Packaged Facts, in fact, foresaw Harley’s troubles two years ago.

“Going forward, Harley-Davidson, the leading cruiser manufacturer, faces major challenges,” the firm wrote in 2005. “The typical age of a Harley rider is now 45(10 years ago it was 37), and 20% of Harley riders are over 55. Despite all the company’s successes in the past 18 years, Harley has had a difficult time attracting younger consumers, who tend to go for the sporty, fast, technologically-savvy racing bikes produced by Honda, Yamaha and Suzuki.”

“The fundamentals of Harley-Davidson’s business are strong and the company expects to be profitable in 2007 and 2008.”

Harley has been investing in its product to attract a younger buyer. It continues to revamp its affordable Sportster line, and its higher-tech V-Rod family with liquid-cooled Revolution engines continues to appeal to a more youthful market, although it hasn’t been quite the sales success The Motor Company had expected. In addition, Harley has its sportbike subsidiary, Buell, to lure in the Gen Y market. The Buell line is set to get a bump with the recent introduction of its trick, liquid-cooled 1125R, which will undoubtedly be morphed into several new models in the upcoming years, just the thing to attract technology-hungry younger riders.

“The future of the motorcycle industry is Generation Y (those born between 1979 and 1995), the progeny of the baby boomers. There is concern throughout the industry of how this new bubble will be accommodated.”

No one knows for sure how long the challenges facing H-D—and others, to be sure—will last, but that’s the nature of doing business. In the meantime, recognizing the current climate, H-D is taking the necessary, proactive action. And history has shown there are plenty of companies in a variety of industries that lacked the brains or the brawn to such make difficult decisions, and it ending up costing them dearly.

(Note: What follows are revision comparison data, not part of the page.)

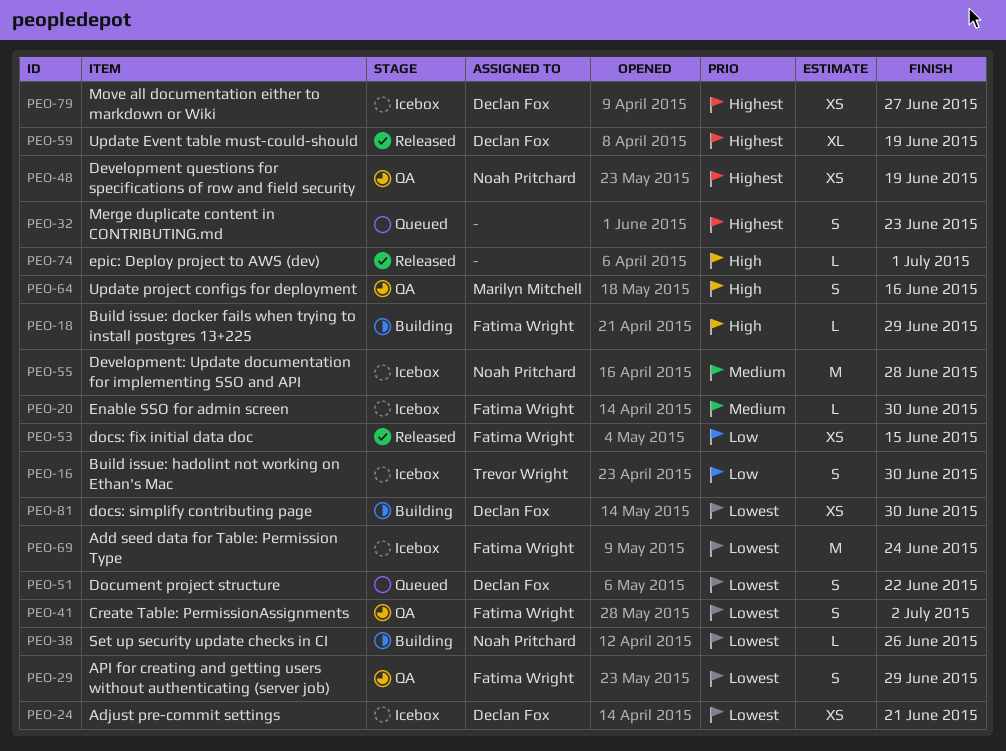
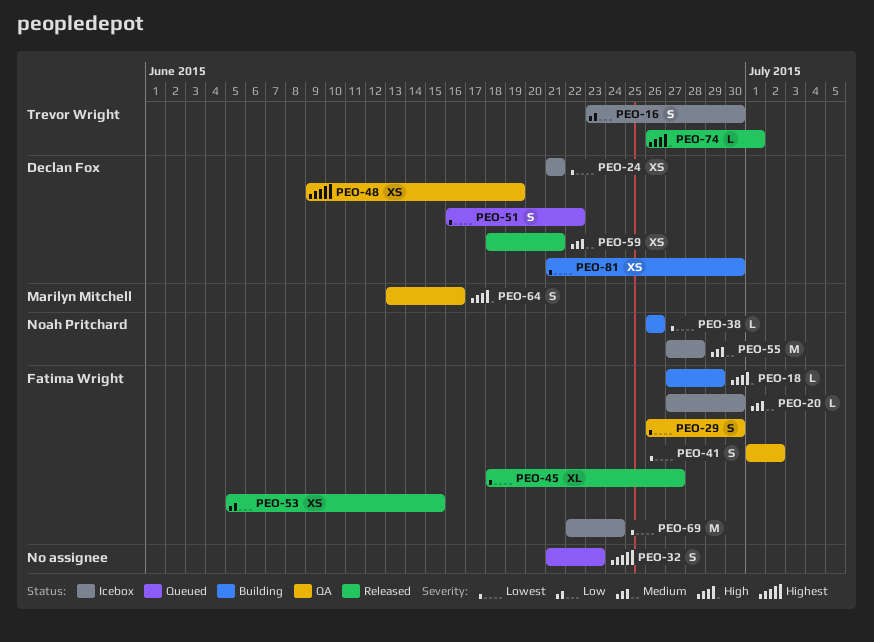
PEO-29, due: Jun 29 -> Jun 30
PEO-45: none -> present
PEO-48, owner: Noah Pritchard -> Declan Fox
PEO-59, priority: Highest -> Medium
PEO-59, estimate: XL -> XS
PEO-59, due: Jun 19 -> Jun 21
PEO-74, owner: none -> Trevor Wright
PEO-79: present -> none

“The decision to reduce shipments is primarily about protecting Harley-Davidson’s greatest asset –our brand,” Klein told Motorcycle.com. “While a decision to reduce shipments and guidance is never easy, it is clearly the right thing to do for the long-term health of the brand and the business, since a key way to strengthen the brand is to maintain supply in line with demand.

“The fundamentals of Harley-Davidson’s business are strong and the company expects to be profitable in 2007 and 2008.”

Market challenges are not always a bad thing. They force companies to examine their manufacturing, marketing, pricing and every other part of their business. For consumers, quite often this means better pricing, more value and greater service to attract their more discerning and selective purchase.

And that’s a good thing, not necessarily a cause for doom and gloom.